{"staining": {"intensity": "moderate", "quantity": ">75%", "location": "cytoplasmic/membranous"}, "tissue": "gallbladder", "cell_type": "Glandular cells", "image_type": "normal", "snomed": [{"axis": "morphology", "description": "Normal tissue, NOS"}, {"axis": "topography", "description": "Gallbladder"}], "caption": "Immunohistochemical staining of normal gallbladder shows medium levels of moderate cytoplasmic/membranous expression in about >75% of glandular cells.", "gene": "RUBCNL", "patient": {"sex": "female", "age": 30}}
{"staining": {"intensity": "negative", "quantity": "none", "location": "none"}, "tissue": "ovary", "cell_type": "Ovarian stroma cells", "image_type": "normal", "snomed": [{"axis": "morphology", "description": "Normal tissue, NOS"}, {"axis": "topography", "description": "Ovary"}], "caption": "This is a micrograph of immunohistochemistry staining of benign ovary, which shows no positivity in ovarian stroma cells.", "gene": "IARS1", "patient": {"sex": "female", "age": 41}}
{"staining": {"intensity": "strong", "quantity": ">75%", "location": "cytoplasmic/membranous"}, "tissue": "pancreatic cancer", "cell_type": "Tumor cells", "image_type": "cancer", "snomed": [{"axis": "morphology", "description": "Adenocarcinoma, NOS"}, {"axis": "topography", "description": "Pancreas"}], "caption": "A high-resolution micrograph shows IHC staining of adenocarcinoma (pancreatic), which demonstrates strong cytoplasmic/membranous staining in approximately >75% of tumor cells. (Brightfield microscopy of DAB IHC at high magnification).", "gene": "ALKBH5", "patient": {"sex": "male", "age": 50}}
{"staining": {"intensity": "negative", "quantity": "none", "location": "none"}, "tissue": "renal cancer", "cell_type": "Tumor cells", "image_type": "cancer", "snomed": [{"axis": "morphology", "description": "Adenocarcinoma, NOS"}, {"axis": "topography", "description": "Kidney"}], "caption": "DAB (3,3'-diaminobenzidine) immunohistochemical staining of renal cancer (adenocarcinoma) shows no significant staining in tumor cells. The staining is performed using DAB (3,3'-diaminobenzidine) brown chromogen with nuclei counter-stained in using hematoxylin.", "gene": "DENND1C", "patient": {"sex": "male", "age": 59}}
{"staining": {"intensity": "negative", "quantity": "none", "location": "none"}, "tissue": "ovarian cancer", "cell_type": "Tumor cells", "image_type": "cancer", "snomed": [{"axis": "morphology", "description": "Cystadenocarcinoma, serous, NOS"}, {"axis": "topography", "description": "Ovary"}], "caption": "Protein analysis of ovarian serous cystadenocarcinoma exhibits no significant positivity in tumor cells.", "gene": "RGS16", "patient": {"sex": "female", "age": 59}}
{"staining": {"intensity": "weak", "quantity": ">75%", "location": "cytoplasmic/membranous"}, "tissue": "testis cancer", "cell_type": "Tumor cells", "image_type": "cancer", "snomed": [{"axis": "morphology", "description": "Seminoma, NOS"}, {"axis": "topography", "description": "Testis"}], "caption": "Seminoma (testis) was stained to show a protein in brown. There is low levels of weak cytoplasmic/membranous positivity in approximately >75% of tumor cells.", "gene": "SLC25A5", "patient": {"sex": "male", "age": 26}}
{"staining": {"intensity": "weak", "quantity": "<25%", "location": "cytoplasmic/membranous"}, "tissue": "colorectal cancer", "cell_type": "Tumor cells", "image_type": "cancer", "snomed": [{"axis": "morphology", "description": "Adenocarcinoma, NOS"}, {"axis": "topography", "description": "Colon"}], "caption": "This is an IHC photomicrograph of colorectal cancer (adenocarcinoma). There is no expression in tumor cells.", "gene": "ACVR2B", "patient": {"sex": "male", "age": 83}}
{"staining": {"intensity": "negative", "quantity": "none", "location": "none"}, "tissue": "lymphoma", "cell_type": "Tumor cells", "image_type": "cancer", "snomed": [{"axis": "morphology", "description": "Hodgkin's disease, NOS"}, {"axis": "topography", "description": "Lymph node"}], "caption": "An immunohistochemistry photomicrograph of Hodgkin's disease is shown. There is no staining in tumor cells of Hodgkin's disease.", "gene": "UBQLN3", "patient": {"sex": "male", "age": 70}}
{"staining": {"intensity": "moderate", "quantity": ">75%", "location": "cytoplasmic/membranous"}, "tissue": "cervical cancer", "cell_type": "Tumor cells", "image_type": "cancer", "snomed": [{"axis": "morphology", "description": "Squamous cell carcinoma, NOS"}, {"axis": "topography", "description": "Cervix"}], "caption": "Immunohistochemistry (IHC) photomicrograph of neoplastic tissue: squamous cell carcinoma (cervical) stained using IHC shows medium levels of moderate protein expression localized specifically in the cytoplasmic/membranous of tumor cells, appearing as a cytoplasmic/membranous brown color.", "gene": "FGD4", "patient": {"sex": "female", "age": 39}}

:::::

■ WHAT THE TASK REQUIRES:
Reproduce each line from the data that has "This" in it.

■ RESULT:
{"staining": {"intensity": "negative", "quantity": "none", "location": "none"}, "tissue": "ovary", "cell_type": "Ovarian stroma cells", "image_type": "normal", "snomed": [{"axis": "morphology", "description": "Normal tissue, NOS"}, {"axis": "topography", "description": "Ovary"}], "caption": "This is a micrograph of immunohistochemistry staining of benign ovary, which shows no positivity in ovarian stroma cells.", "gene": "IARS1", "patient": {"sex": "female", "age": 41}}
{"staining": {"intensity": "weak", "quantity": "<25%", "location": "cytoplasmic/membranous"}, "tissue": "colorectal cancer", "cell_type": "Tumor cells", "image_type": "cancer", "snomed": [{"axis": "morphology", "description": "Adenocarcinoma, NOS"}, {"axis": "topography", "description": "Colon"}], "caption": "This is an IHC photomicrograph of colorectal cancer (adenocarcinoma). There is no expression in tumor cells.", "gene": "ACVR2B", "patient": {"sex": "male", "age": 83}}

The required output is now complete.